UK and EU begin sparring over rules for post-Brexit trade deal

UK Prime Minister Boris Johnson (left) insisted he need not sign up to the bloc's rules, while EU Brexit negotiator Michel Barnier said there should be a level playing field over the long term.
UK Prime Minister Boris Johnson (left) insisted he need not sign up to the bloc's rules, while EU Brexit negotiator Michel Barnier said there should be a level playing field over the long term.PHOTOS: REUTERS, AFP

LONDON/BRUSSELS (REUTERS) - The European Union and Britain clashed over a post-Brexit trade deal on Monday (Feb 3), with British Prime Minister Boris Johnson insisting he need not sign up to the bloc's rules and Brussels warning of tariffs and quotas unless he did.

Britain wants to negotiate a trade deal by the end of 2020, though EU leaders say the further Britain diverges from their rules the less access it will have to the EU market.

Speaking just over two days since Brexit, Mr Johnson cast Britain as the "supercharged" superman of free trade, and while it would not seek to undermine the bloc with a race to the bottom, he said there was no need to accept EU rules.

"There is no need for a free trade agreement to involve accepting EU rules on competition policy, subsidies, social protection, the environment or anything similar, any more than the EU should be obliged to accept UK rules," Johnson said.

The choice for Britain, Mr Johnson said, was between a deal like Canada has with the EU or a much more distant arrangement like Australia.

He spoke in the Painted Hall at the Royal Naval College at Greenwich, where grand 18th century paintings celebrate Britain's prosperity and naval power.

AMBITIOUS DEAL

The European Union wants an ambitious zero-tariff and zero-quota trade deal with Britain but this will be conditional on open and fair competition between the United Kingdom and the 27-nation bloc it quit last week, the EU's Brexit negotiator said.

Mr Michel Barnier, unveiling the European Commission's mandate for talks with Britain on their future relationship, said there should be a level playing field over the long term on social, state aid and environmental standards.

"You cannot accuse us of a lack of ambition," he told a news conference in Brussels. "First and foremost, we will defend the interests of the union, its citizens and its businesses.

"We'll continue to prepare for a situation where no deal is being arrived at.
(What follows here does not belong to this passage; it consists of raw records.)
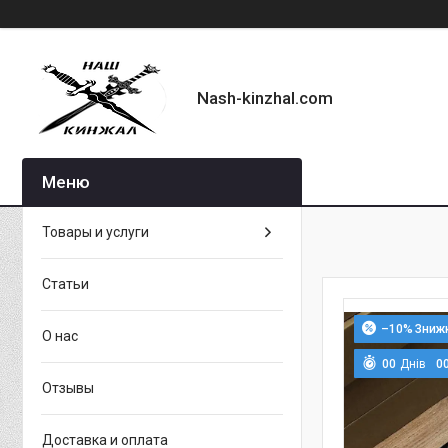
Nash-kinzhal.com
Товары и услуги
Статьи
–10%
О нас
0
0
Днів
0
Отзывы
Доставка и оплата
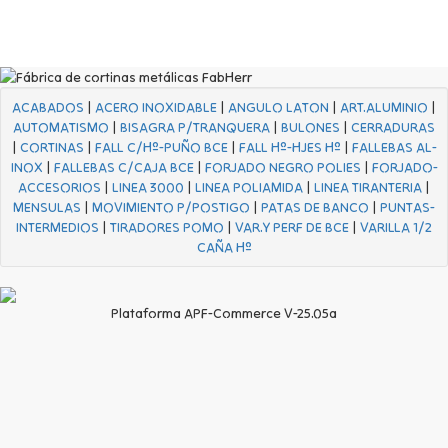
ACABADOS
|
ACERO INOXIDABLE
|
ANGULO LATON
|
ART.ALUMINIO
|
AUTOMATISMO
|
BISAGRA P/TRANQUERA
|
BULONES
|
CERRADURAS
|
CORTINAS
|
FALL C/Hº-PUÑO BCE
|
FALL Hº-HJES Hº
|
FALLEBAS AL-
INOX
|
FALLEBAS C/CAJA BCE
|
FORJADO NEGRO POLIES
|
FORJADO-
ACCESORIOS
|
LINEA 3000
|
LINEA POLIAMIDA
|
LINEA TIRANTERIA
|
MENSULAS
|
MOVIMIENTO P/POSTIGO
|
PATAS DE BANCO
|
PUNTAS-
INTERMEDIOS
|
TIRADORES POMO
|
VAR.Y PERF DE BCE
|
VARILLA 1/2
CAÑA Hº
Plataforma APF-Commerce V-25.05a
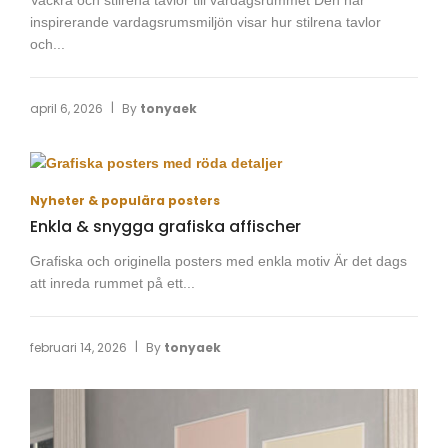
inspirerande vardagsrumsmiljön visar hur stilrena tavlor
och...
|
april 6, 2026
By
tonyaek
Nyheter & populära posters
Enkla & snygga grafiska affischer
Grafiska och originella posters med enkla motiv Är det dags
att inreda rummet på ett...
|
februari 14, 2026
By
tonyaek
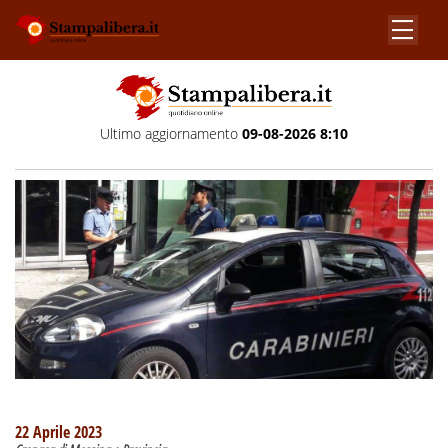
Ultimo aggiornamento
09-08-2026 8:10
22 Aprile 2023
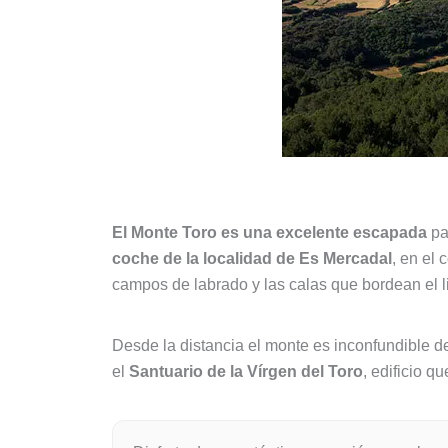
El Monte Toro es una excelente escapada
pa
coche de la localidad de Es Mercadal
, en el
campos de labrado y las calas que bordean el l
Desde la distancia el monte es inconfundible d
el
Santuario de la Vírgen del Toro
, edificio q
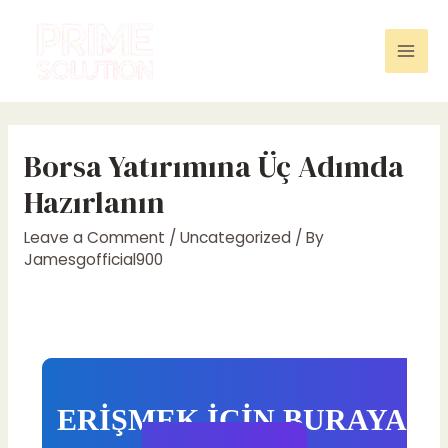
Skip
to
content
Mai
Men
Borsa Yatırımına Üç Adımda
Hazırlanın
Leave a Comment
/
Uncategorized
/ By
Jamesgofficial900
ERİŞMEK İÇİN BURAYA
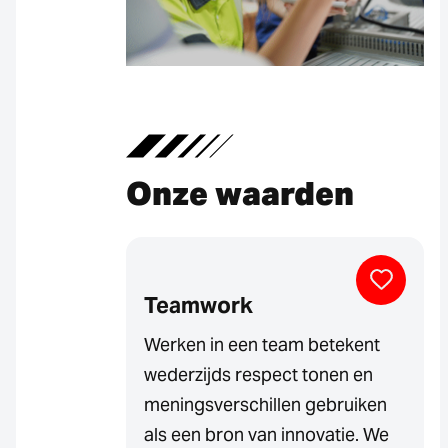
Onze waarden
Teamwork
Werken in een team betekent
wederzijds respect tonen en
meningsverschillen gebruiken
als een bron van innovatie. We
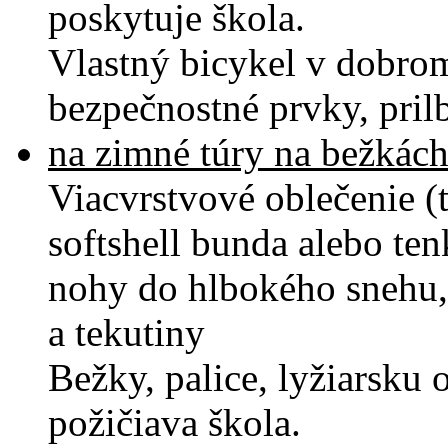
poskytuje škola.
Vlastný bicykel v dobro
bezpečnostné prvky, pril
na zimné túry na bežkách
Viacvrstvové oblečenie (
softshell bunda alebo ten
nohy do hlbokého snehu, 
a tekutiny
Bežky, palice, lyžiarsku
požičiava škola.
We certainly don't want that to happen. We'll work to avoid that, but if we can't manage a deal by the end of the year there will be a cliff-edge on many fronts."

The more that the EU and Britain have common standards, the higher the quality of access for Britain to the European single market, he said.

 
 
 

Mr Barnier said a free trade agreement must include a deal on fisheries that would give reciprocal access to waters, and conditions on this must be established by July 1, 2020.

"We are ready to offer all this even though we know that there will be strong competition between the UK, our immediate neighbour, and the EU in the future," he said.

A 33-page draft mandate for negotiations released as Mr Barnier spoke had one section in bold, and that read: "The envisaged partnership must ensure open and fair competition, encompassing robust commitments to ensure a level playing field."

The partnership should ensure "common high standards" in state aid, competition, state-owned enterprises, labour and environmental standards and "relevant tax matters", it said.

The draft mandate also sees a role for the Court of Justice of the European Union, for example, in the case of a dispute.

Trade talks will begin in March. After criticising his predecessor Mrs Theresa May's approach in negotiating a divorce deal with the EU, Mr Johnson is striking a much tougher tone.

At the moment, much of EU-Australia trade runs along basic World Trade Organisation rules, though there are specific agreements for certain goods. Australia has a partnership framework with the EU but is in the process of negotiating a trade deal with the bloc.